By Victoria Faconti
A Hampton Bays man’s wish is coming true in the wake of his death. It was a dream of Harry B. Wehrmann to have his Hampton Bays property — a place he always called “tranquil” — become a public park celebrating the nature he enjoyed until his passing on April 9 at the age of 73.
Wehrmann, a native of Latvia, spent his summers in Southampton on Wehrmann pond with his adopted parents and brother. After retirement in 1992, Wehrmann moved to the family home and lived on the 12-acre property until his death last month.
On May 8, under the Community Preservation Fund (CPF), Wehrmann’s estate accepted Southampton Town Board’s offer to purchase the Wehrmann Pond.
The purchase price was not available as of press time as the deal has yet to officially close.
“The vision was to establish a town park around Wehrmann Pond as public land and establish a headquarters for the Peconic Baykeeper, Inc. – a philanthropic organization,” said Carolyn Zenk, an environmental attorney and former Southampton Town Councilwoman who helped Wehrmann with this deal. “Harry and I thought this approach would yield the greatest benefits for the public.”
The property is adjacent to acres of land Southampton Town already owns, according to Zenk.
“Harry intended that the park be used for passive recreation uses. He did not want noisy off-road vehicles or jet skis in the area. ‘Tranquility’ is the name he would tell me. ‘Tranquility’ is the goal’,” said Zenk.
Wehrmann had a vision for his land including the provision that his house must be used in a philanthropic way, otherwise it would be turned over to Southampton Town. Through Wehrmann’s will, his former home will become the headquarters for the Peconic Baykeeper, Inc., the not-for-profit organization led by baykeeper Kevin McAllister which devotes itself to keeping local bays clean and safe for fishing, swimming and recreation.
After watching the work of the baykeeper, Wehrmann wanted to help the organization in a meaningful way, said McAllister who estimates the process could take six to nine months before his office makes the official move to the property.
“This is going to benefit us immensely as the space is much larger and we will be able to invite the community out,” said McAllister.
“Mr. Wehrmann wanted to find an organization which was dedicated to fighting for protection of the area’s bays,” said Zenk. “Harry also wanted to help preserve the beauty and bounty of the bays that he loved so well. He found that organization in the Peconic Baykeeper.”
Wehrmann’s 12-acre property is mostly wooded, according to Zenk, and is located in the Red Creek Ridge area of Hampton Bays, off Upper Red Creek Road and across from Red Creek Pond — an open bay.
Zenk originally approached Southampton Town Board to purchase the entire property minus Harry Wehrmann’s house, which would eventually be given to the Baykeeper. However, the town board directed Wehrmann to instead subdivide the property into two lots. The first 10-acre lot containing Wehrmann Pond is what is being purchased by the town, with the adjacent parcel donated to the Peconic Baykeeper.

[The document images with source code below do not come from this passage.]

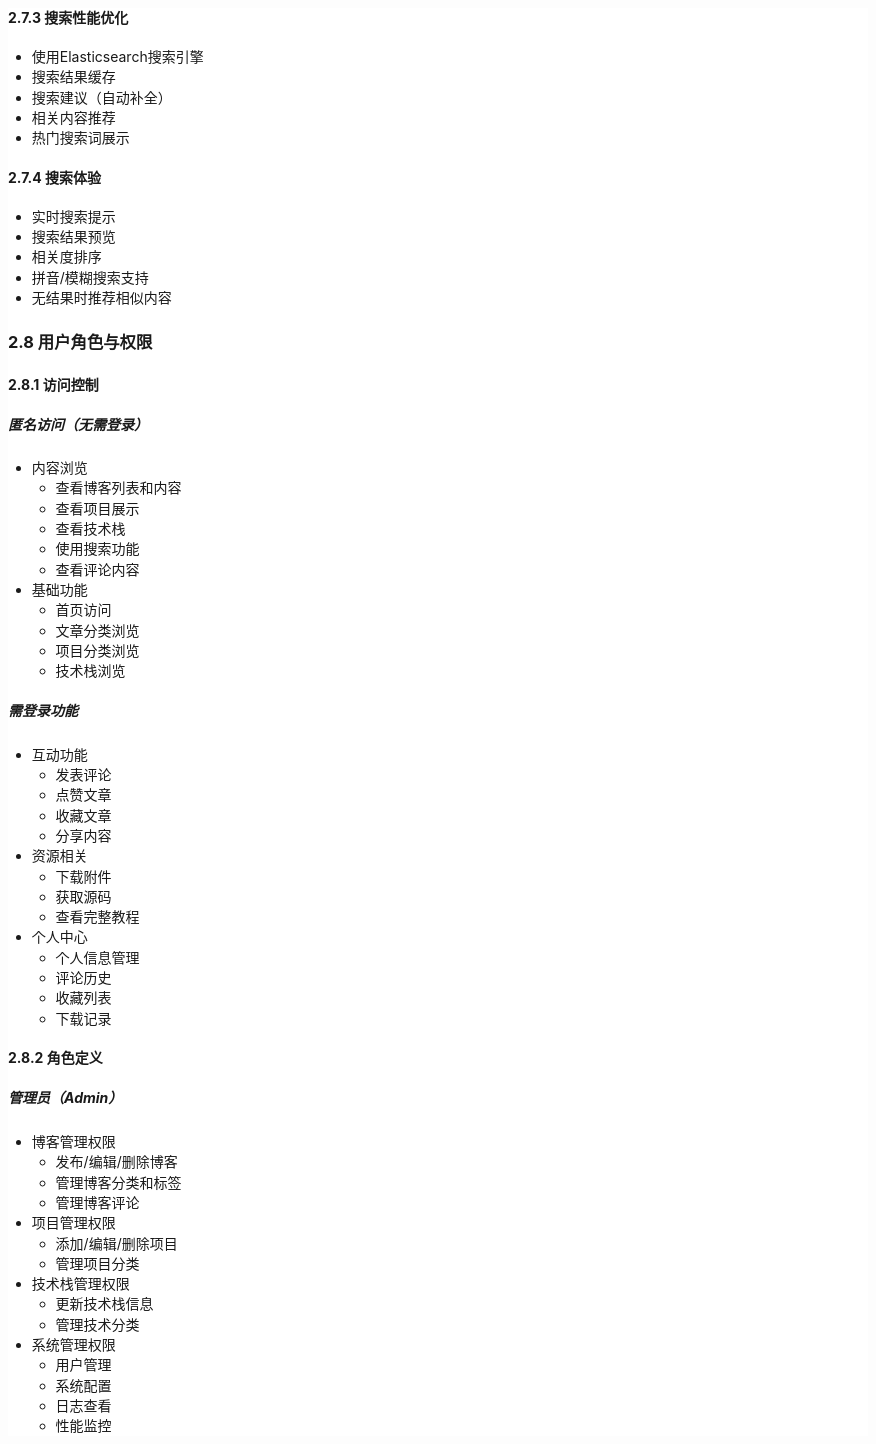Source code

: #### 2.7.3 搜索性能优化
- 使用Elasticsearch搜索引擎
- 搜索结果缓存
- 搜索建议（自动补全）
- 相关内容推荐
- 热门搜索词展示

#### 2.7.4 搜索体验
- 实时搜索提示
- 搜索结果预览
- 相关度排序
- 拼音/模糊搜索支持
- 无结果时推荐相似内容

### 2.8 用户角色与权限
#### 2.8.1 访问控制
##### 匿名访问（无需登录）
- 内容浏览
  - 查看博客列表和内容
  - 查看项目展示
  - 查看技术栈
  - 使用搜索功能
  - 查看评论内容
- 基础功能
  - 首页访问
  - 文章分类浏览
  - 项目分类浏览
  - 技术栈浏览

##### 需登录功能
- 互动功能
  - 发表评论
  - 点赞文章
  - 收藏文章
  - 分享内容
- 资源相关
  - 下载附件
  - 获取源码
  - 查看完整教程
- 个人中心
  - 个人信息管理
  - 评论历史
  - 收藏列表
  - 下载记录

#### 2.8.2 角色定义
##### 管理员（Admin）
- 博客管理权限
  - 发布/编辑/删除博客
  - 管理博客分类和标签
  - 管理博客评论
- 项目管理权限
  - 添加/编辑/删除项目
  - 管理项目分类
- 技术栈管理权限
  - 更新技术栈信息
  - 管理技术分类
- 系统管理权限
  - 用户管理
  - 系统配置
  - 日志查看
  - 性能监控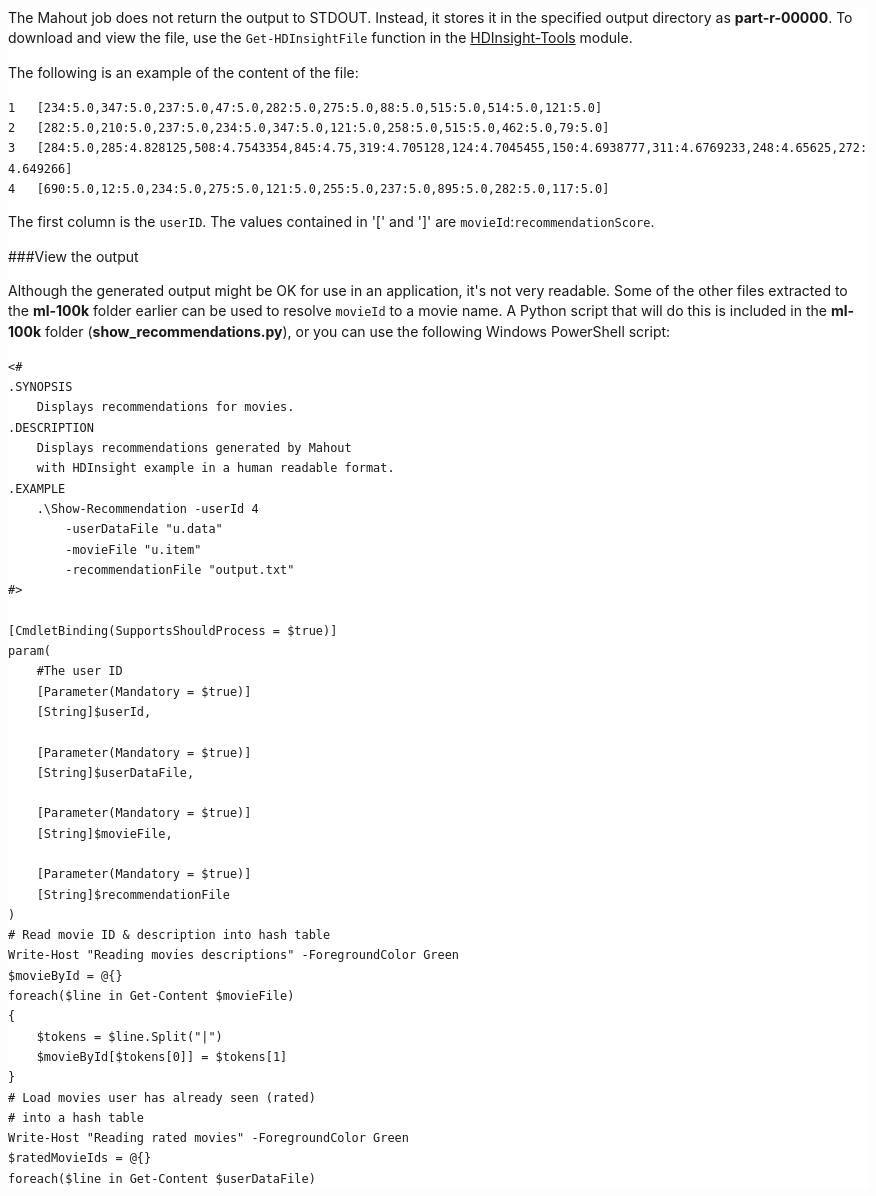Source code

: The Mahout job does not return the output to STDOUT. Instead, it stores it in the specified output directory as __part-r-00000__. To download and view the file, use the `Get-HDInsightFile` function in the [HDInsight-Tools][tools] module.

The following is an example of the content of the file:

	1	[234:5.0,347:5.0,237:5.0,47:5.0,282:5.0,275:5.0,88:5.0,515:5.0,514:5.0,121:5.0]
	2	[282:5.0,210:5.0,237:5.0,234:5.0,347:5.0,121:5.0,258:5.0,515:5.0,462:5.0,79:5.0]
	3	[284:5.0,285:4.828125,508:4.7543354,845:4.75,319:4.705128,124:4.7045455,150:4.6938777,311:4.6769233,248:4.65625,272:4.649266]
	4	[690:5.0,12:5.0,234:5.0,275:5.0,121:5.0,255:5.0,237:5.0,895:5.0,282:5.0,117:5.0]

The first column is the `userID`. The values contained in '[' and ']' are `movieId`:`recommendationScore`.

###View the output

Although the generated output might be OK for use in an application, it's not very readable. Some of the other files extracted to the __ml-100k__ folder earlier can be used to resolve `movieId` to a movie name. A Python script that will do this is included in the __ml-100k__ folder (__show\_recommendations.py__), or you can use the following Windows PowerShell script:

	<#
	.SYNOPSIS
	    Displays recommendations for movies.
	.DESCRIPTION
	    Displays recommendations generated by Mahout
	    with HDInsight example in a human readable format.
	.EXAMPLE
	    .\Show-Recommendation -userId 4
	        -userDataFile "u.data"
	        -movieFile "u.item"
	        -recommendationFile "output.txt"
	#>

	[CmdletBinding(SupportsShouldProcess = $true)]
	param(
	    #The user ID
	    [Parameter(Mandatory = $true)]
	    [String]$userId,

	    [Parameter(Mandatory = $true)]
	    [String]$userDataFile,

	    [Parameter(Mandatory = $true)]
	    [String]$movieFile,

	    [Parameter(Mandatory = $true)]
	    [String]$recommendationFile
	)
	# Read movie ID & description into hash table
	Write-Host "Reading movies descriptions" -ForegroundColor Green
	$movieById = @{}
	foreach($line in Get-Content $movieFile)
	{
	    $tokens = $line.Split("|")
	    $movieById[$tokens[0]] = $tokens[1]
	}
	# Load movies user has already seen (rated)
	# into a hash table
	Write-Host "Reading rated movies" -ForegroundColor Green
	$ratedMovieIds = @{}
	foreach($line in Get-Content $userDataFile)

[build]: http://mahout.apache.org/developers/buildingmahout.html
[aps]: http://azure.microsoft.com/documentation/articles/install-configure-powershell/
[movielens]: http://grouplens.org/datasets/movielens/
[100k]: http://files.grouplens.org/datasets/movielens/ml-100k.zip
[getstarted]: http://azure.microsoft.com/documentation/articles/hdinsight-get-started/
[upload]: http://azure.microsoft.com/documentation/articles/hdinsight-upload-data/
[ml]: http://en.wikipedia.org/wiki/Machine_learning
[forest]: http://en.wikipedia.org/wiki/Random_forest
[management]: https://manage.windowsazure.com/
[enableremote]: ./media/hdinsight-mahout/enableremote.png
[connect]: ./media/hdinsight-mahout/connect.png
[hadoopcli]: ./media/hdinsight-mahout/hadoopcli.png
[tools]: https://github.com/Blackmist/hdinsight-tools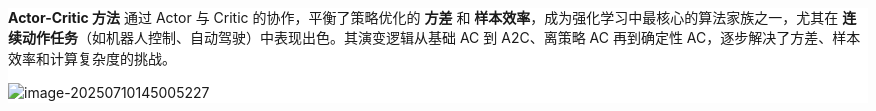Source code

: **Actor-Critic 方法** 通过 Actor 与 Critic 的协作，平衡了策略优化的 **方差** 和 **样本效率**，成为强化学习中最核心的算法家族之一，尤其在 **连续动作任务**（如机器人控制、自动驾驶）中表现出色。其演变逻辑从基础 AC 到 A2C、离策略 AC 再到确定性 AC，逐步解决了方差、样本效率和计算复杂度的挑战。

![image-20250710145005227](https://raw.githubusercontent.com/Yzitong/LLM-Mastery-Journey/main/images/image-20250710145005227.png)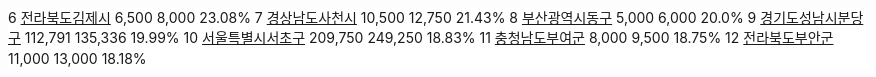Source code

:   <tr class="item">
    <td>6</td>
    <td><a href="/apt/전라북도김제시">전라북도김제시</a></td>
    <td>6,500</td>
    <td>8,000</td>
    <td>23.08%</td>
  </tr>

  <tr class="item">
    <td>7</td>
    <td><a href="/apt/경상남도사천시">경상남도사천시</a></td>
    <td>10,500</td>
    <td>12,750</td>
    <td>21.43%</td>
  </tr>

  <tr class="item">
    <td>8</td>
    <td><a href="/apt/부산광역시동구">부산광역시동구</a></td>
    <td>5,000</td>
    <td>6,000</td>
    <td>20.0%</td>
  </tr>

  <tr class="item">
    <td>9</td>
    <td><a href="/apt/경기도성남시분당구">경기도성남시분당구</a></td>
    <td>112,791</td>
    <td>135,336</td>
    <td>19.99%</td>
  </tr>

  <tr class="item">
    <td>10</td>
    <td><a href="/apt/서울특별시서초구">서울특별시서초구</a></td>
    <td>209,750</td>
    <td>249,250</td>
    <td>18.83%</td>
  </tr>

  <tr class="item">
    <td>11</td>
    <td><a href="/apt/충청남도부여군">충청남도부여군</a></td>
    <td>8,000</td>
    <td>9,500</td>
    <td>18.75%</td>
  </tr>

  <tr class="item">
    <td>12</td>
    <td><a href="/apt/전라북도부안군">전라북도부안군</a></td>
    <td>11,000</td>
    <td>13,000</td>
    <td>18.18%</td>
  </tr>

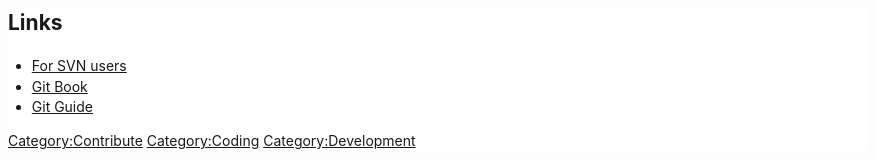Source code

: ## Links

- [For SVN users](http://git.or.cz/course/svn.html)
- [Git Book](http://progit.org/book/)
- [Git Guide](http://wiki.sourcemage.org/Git_Guide)

[Category:Contribute](Category:Contribute "wikilink")
[Category:Coding](Category:Coding "wikilink")
[Category:Development](Category:Development "wikilink")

According to Zenk, there are still a number of approvals needed before Wehrmann’s dream will actually become a reality.
“While we have accepted the town’s offer to purchase Wehrmann Pond, closing documents must be signed, a public hearing must be held and the town board must give a final approval,” she said.
The Southampton Town Planning Board must also allow a change of use on the property from residential to philanthropic before the Peconic Baykeeper can truly call the Wehrmann house its new headquarters.
“We have every confidence that town officials will see Harry Wehrmann’s dying wishes come true and that they will help establish a beautiful park for town residents and a memorial to the entire Wehrmann family for all time,” said Zenk. “We hope that other residents will follow Mr. Wehrmann’s example and consider donating land or houses worthy of not-for-profit organizations, such as the Group for the East End, The Nature Conservancy, The Peconic Land Trust, and the Peconic Baykeeper, Inc. These not-for-profit organizations have worked long and hard to preserve the quality of our lives; they deserve our support.”